Put money in the bank. Think about what you can do to make up for what you did that was hurtful. Although this is part of a good apology, it may be that there is nothing that will directly address your actions. This reference to money in the bank is to encourage your child to act with goodwill toward the person whose feelings they have slighted.
For communication skills
Write it down. If your child believes they would have a hard time getting her thoughts out without being interrupted, suggest she write them down and deliver them in a letter. Avoid sending anything electronically as this kind of communication can be easily forwarded to other uninvolved people.
For the general future:
Keep secrets to yourself. As my great-grandmother used to say, “If you can’t keep your secret, why do you think someone else will?” If you have a secret you really want to keep, don’t share it with anyone. It’s kind of simple, but most of us don’t follow it and then we get upset with someone else for doing just what we did.
Use the T.H.N.K. acronym. Suggest that your child think about how what they might say could be interpreted or internalized. Many elementary school teachers use “Is it true, helpful, necessary, or kind? If not all of these things, then keep it to yourself.” Although what my visitor said was not necessarily mean, commenting on Girl B’s personality was not necessary. When asked why Girl B didn’t like Girl A, it might have been wiser to have said, I don’t know.

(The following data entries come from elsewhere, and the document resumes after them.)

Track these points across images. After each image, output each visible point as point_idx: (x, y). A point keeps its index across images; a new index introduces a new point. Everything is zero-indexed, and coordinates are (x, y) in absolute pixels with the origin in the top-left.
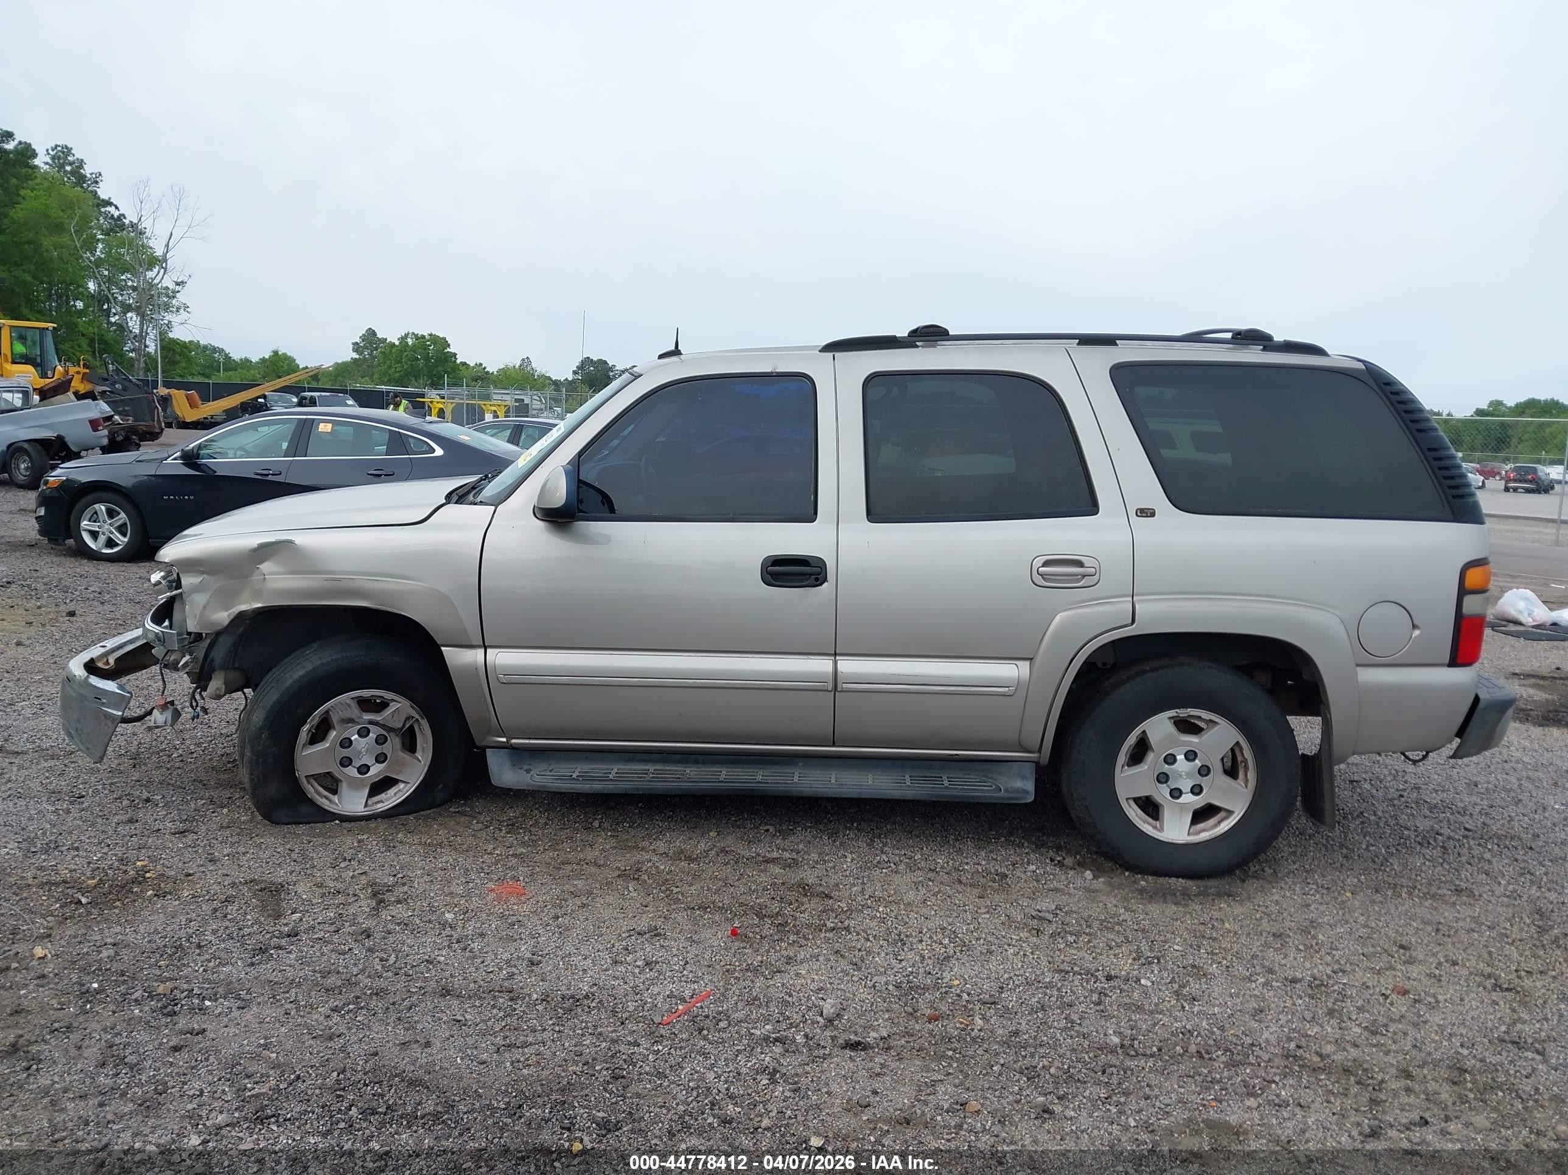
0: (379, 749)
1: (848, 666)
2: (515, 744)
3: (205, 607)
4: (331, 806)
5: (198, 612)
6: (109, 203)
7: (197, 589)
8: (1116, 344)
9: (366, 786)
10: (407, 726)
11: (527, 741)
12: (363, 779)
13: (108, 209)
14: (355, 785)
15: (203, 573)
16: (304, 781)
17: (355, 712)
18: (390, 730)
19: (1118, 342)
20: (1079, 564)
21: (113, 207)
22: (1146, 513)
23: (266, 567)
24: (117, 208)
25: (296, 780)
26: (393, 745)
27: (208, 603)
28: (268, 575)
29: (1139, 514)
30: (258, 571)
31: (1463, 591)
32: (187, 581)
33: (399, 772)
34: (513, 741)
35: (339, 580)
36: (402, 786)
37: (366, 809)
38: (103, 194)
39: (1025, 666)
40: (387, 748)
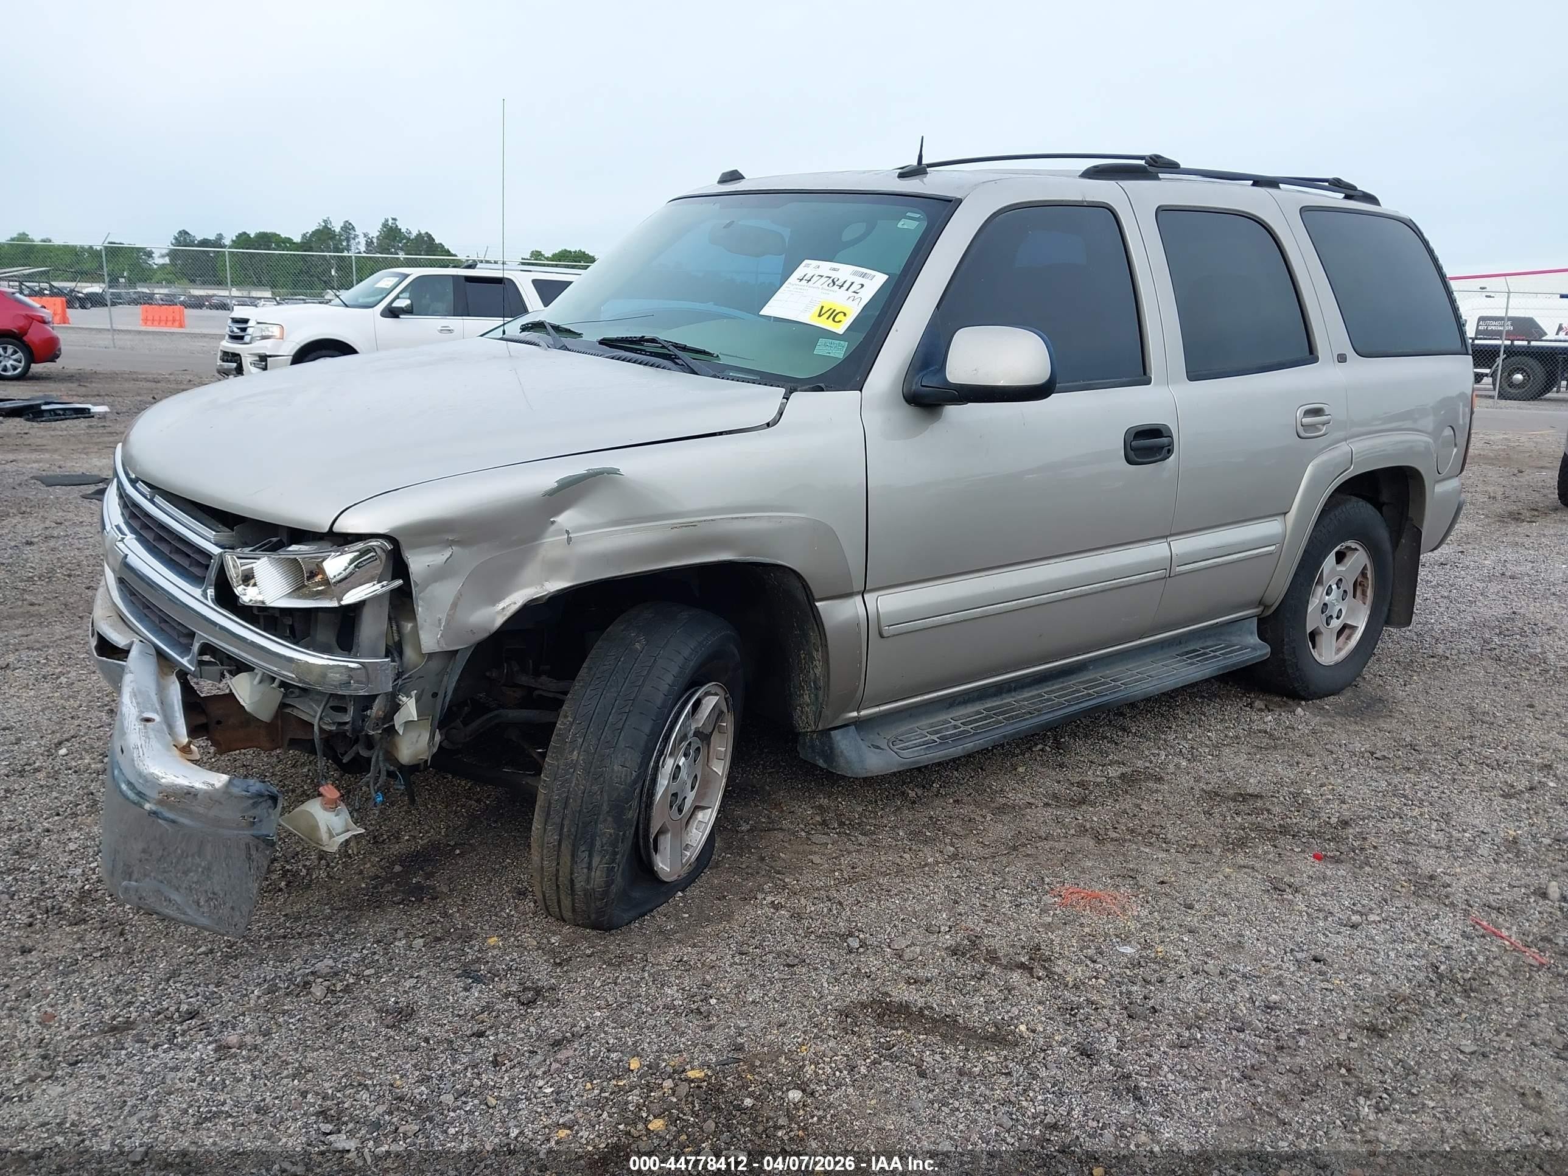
1: (1181, 545)
2: (865, 716)
3: (454, 605)
5: (443, 617)
7: (439, 574)
8: (1279, 188)
9: (683, 829)
11: (877, 709)
12: (682, 820)
15: (450, 543)
17: (690, 722)
19: (1281, 185)
23: (566, 519)
27: (460, 595)
28: (575, 531)
30: (553, 528)
32: (418, 563)
34: (862, 713)
35: (693, 525)
37: (684, 862)
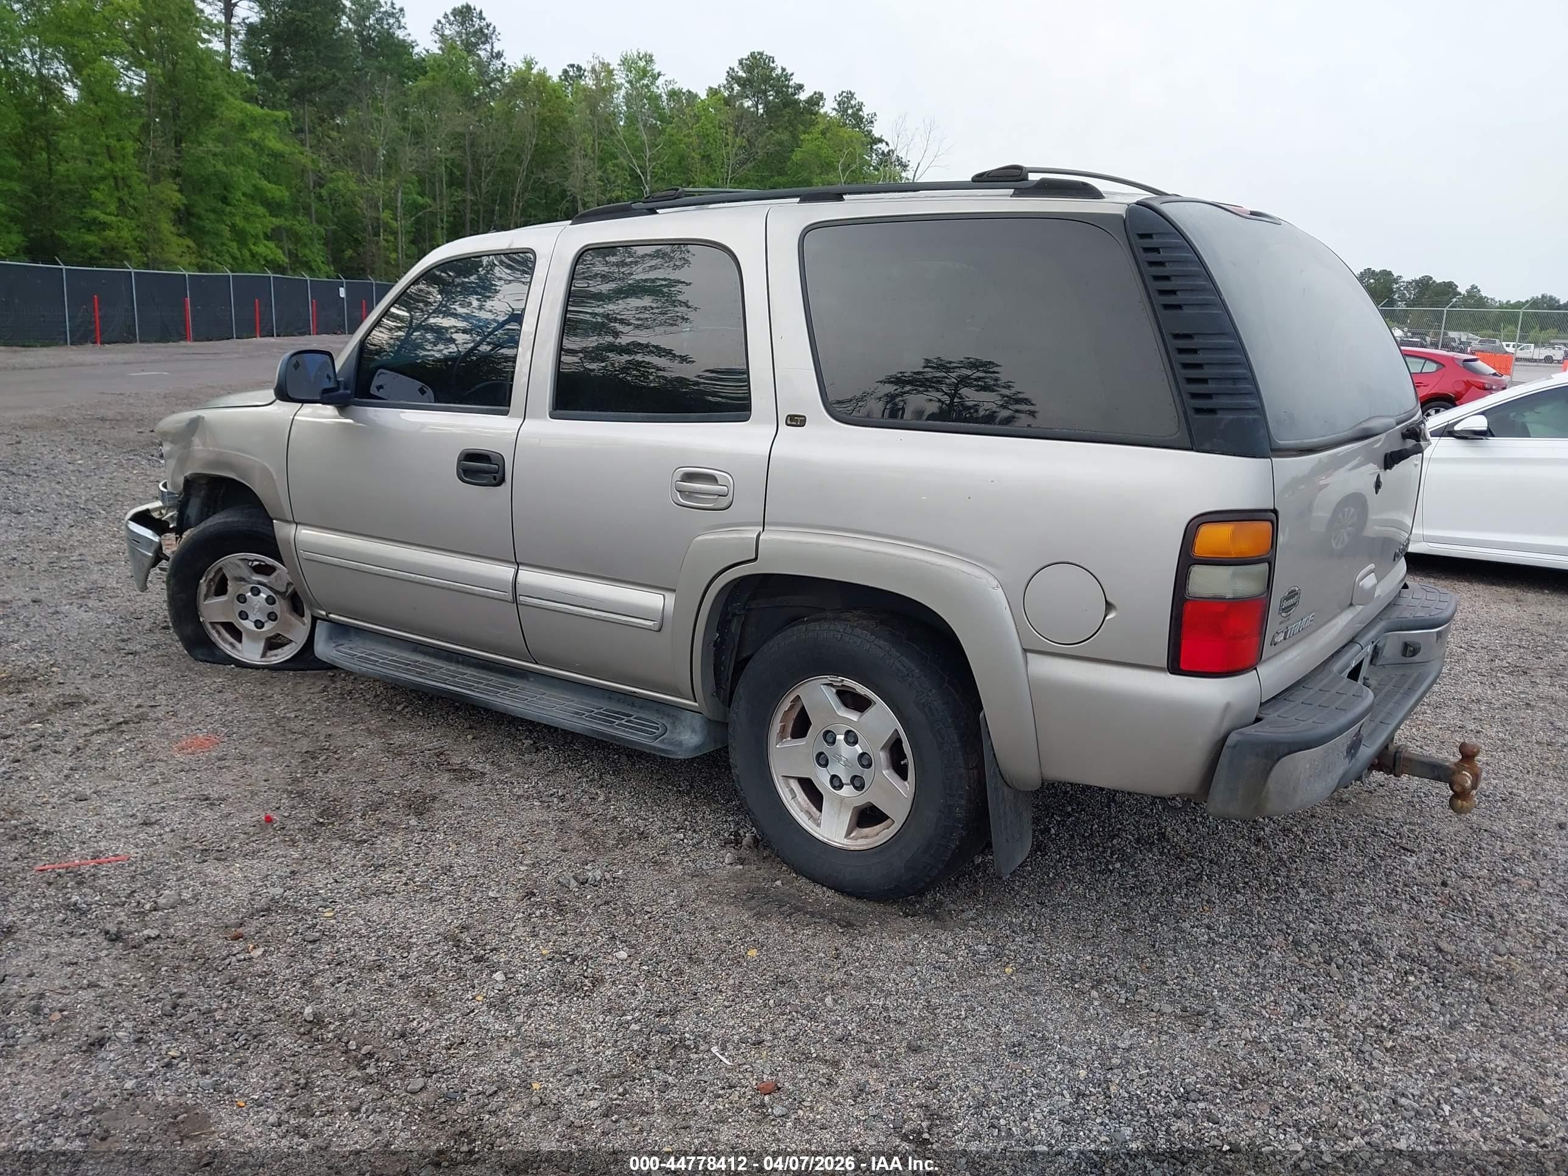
0: (270, 608)
1: (529, 577)
2: (333, 618)
4: (233, 651)
6: (880, 141)
9: (261, 639)
10: (289, 591)
11: (338, 617)
12: (259, 633)
13: (879, 145)
14: (254, 637)
16: (209, 627)
17: (245, 572)
18: (276, 592)
20: (712, 479)
21: (884, 144)
22: (796, 421)
24: (887, 144)
25: (201, 625)
26: (281, 607)
29: (789, 422)
31: (1188, 559)
33: (288, 631)
34: (332, 616)
36: (294, 644)
37: (263, 659)
38: (877, 134)
39: (671, 598)
40: (276, 608)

Give feedback thoughtfully and gently. If you really need to share, think about a soft, nonshaming way for giving feedback. But before you give it, you might want to ask yourself if you think the person on the receiving end would really want the feedback and how they may likely respond. If your child is committed to giving their peer feedback, then they may also want to rehearse what they are going to say, something like:
“I’m glad we became friends, but sometimes I feel uncomfortable when you talk about things you and I have done together in front of Girl A. It feels exclusive and I worry it may hurt her feelings. Could we try and avoid doing that when she’s around?”
The bottom line is that navigating social challenges is tricky. Practice makes better, but not always perfect, and that’s OK. Hopefully, we can all give one another grace, realizing we all make mistakes from time to time.